PROMPT = Once the line containing "left eye: (90, 44)" is located, output it and every line after it through the end of the records, exactly as written and nothing else.

GIVEN DATA =
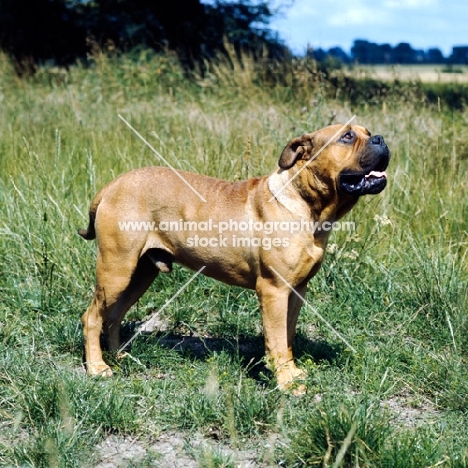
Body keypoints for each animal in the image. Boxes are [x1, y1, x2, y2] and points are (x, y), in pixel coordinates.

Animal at [78, 122, 390, 390]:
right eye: (347, 136)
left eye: (368, 132)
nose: (381, 138)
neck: (307, 205)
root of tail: (111, 186)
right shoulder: (274, 290)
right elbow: (276, 340)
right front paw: (285, 382)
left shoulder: (296, 290)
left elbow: (287, 336)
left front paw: (292, 372)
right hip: (116, 269)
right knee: (92, 317)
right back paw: (97, 367)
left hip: (141, 273)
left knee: (114, 315)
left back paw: (118, 357)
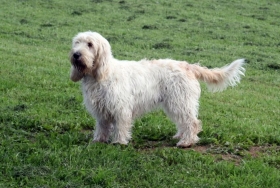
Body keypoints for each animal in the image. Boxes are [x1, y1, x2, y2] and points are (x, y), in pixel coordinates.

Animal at [69, 30, 245, 148]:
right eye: (76, 43)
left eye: (90, 44)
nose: (76, 55)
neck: (101, 74)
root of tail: (187, 65)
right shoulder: (101, 110)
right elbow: (102, 126)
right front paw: (98, 140)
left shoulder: (120, 108)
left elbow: (120, 126)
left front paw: (119, 142)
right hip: (174, 103)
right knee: (184, 122)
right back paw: (180, 136)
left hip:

ANSWER TO THE PROBLEM =
left eye: (90, 44)
nose: (76, 55)
neck: (101, 74)
root of tail: (187, 65)
right shoulder: (101, 110)
right elbow: (102, 126)
right front paw: (98, 140)
left shoulder: (120, 108)
left elbow: (120, 126)
left front paw: (119, 142)
right hip: (174, 103)
right knee: (184, 122)
right back paw: (180, 136)
left hip:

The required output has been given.